-- Provided material follows --

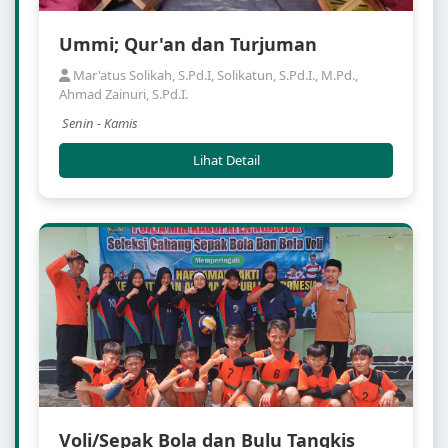
Ummi; Qur'an dan Turjuman
Mar'atus Solikah, S.Pd.I, Solikatun, S.Pd.I., M.Pd.,
Ahmad Zainuri, S.Pd.I.
Senin - Kamis
Lihat Detail
Voli/Sepak Bola dan Bulu Tangkis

-- Provided material concluded --

## Exercise description
Rename "Lihat Detail" to "Lihat Rincian" throughout the data and write out the resulting text with nothing else changed and the pictures left out.

## Reply to the exercise
Ummi; Qur'an dan Turjuman
Mar'atus Solikah, S.Pd.I, Solikatun, S.Pd.I., M.Pd.,
Ahmad Zainuri, S.Pd.I.
Senin - Kamis
Lihat Rincian
Voli/Sepak Bola dan Bulu Tangkis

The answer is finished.